Chronische Verspannungen lösen: Ganzheitliche Ansätze für den Bewegungsapparat

Viele von uns sitzen den lieben langen Tag. Denn unser moderner Alltag ist geprägt von monotonen Bewegungsabläufen und mentaler Leistung, bei der man den Körper schnell vergessen kann. In der Folge verspannt sich die Skelettmuskulatur dauerhaft. In der Konsequenz sinkt die Durchblutung im Gewebe und Stoffwechselendprodukte werden schlechter abtransportiert. Und dann spüren wir Schmerz, behalten unseren Körper in einer Schonhaltung und kreieren daraus ironischerweise noch mehr Schmerz. Doch von jetzt auf gleich täglich eine Stunde lang Yoga zu praktizieren, ist weder eine Lösung noch ein realistischer Ansatz. Stattdessen geht es darum, ein paar ganzheitliche und tiefenwirksame Methoden zu nutzen, mit denen der Bewegungsapparat nachhaltig entlastet wird.
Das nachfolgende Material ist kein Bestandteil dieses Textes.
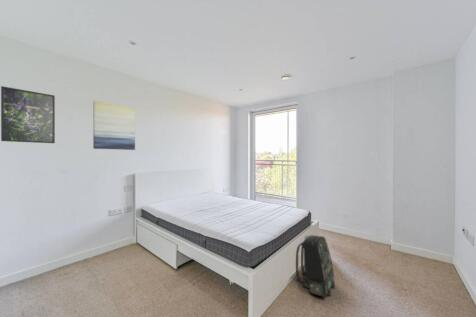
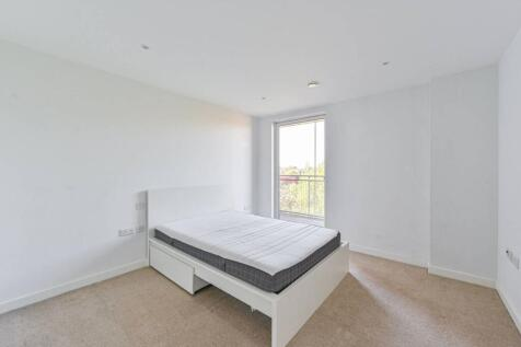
- backpack [295,234,336,300]
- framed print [0,85,56,144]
- wall art [92,100,136,151]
Die Thaimassage: Muskeln und Faszien

Da viele der Blockaden mit der Zeit immer tiefer sitzen, müssen sie ganz gezielt gelöst werden. Die traditionelle, fernöstliche Medizin ist an dieser Stelle besonders gut geeignet. Eine Thaimassage, die traditionell Nuad Phaen Boran genannt wird, ist keine reine Wellness-Massage. Stattdessen kombiniert sie passives Yoga mit Akupressur und sanfter Dehnung, während der Masseur das Eigengewicht des Patienten nutzt und gleichzeitig gezielt seine Hände, Ellenbogen und Knie einsetzt, um die Dehnungsrezeptoren der Muskeln anzusprechen. Auf diese Art und Weise wird die Gelenkmobilität systematisch wiederhergestellt. Und das ist medizinisch belegt. Durch den rhythmischen Druck auf die myofaszialen Leitbahnen wird die Produktion von Gelenkschmiere angeregt und gleichzeitig die Durchblutung im tiefen Gewebe verbessert. Wer also unter chronischen Rückenschmerzen oder eingeschränkter Bewegung leidet, kann die Thaimassage gezielt zur Entlastung seines Körpers nutzen.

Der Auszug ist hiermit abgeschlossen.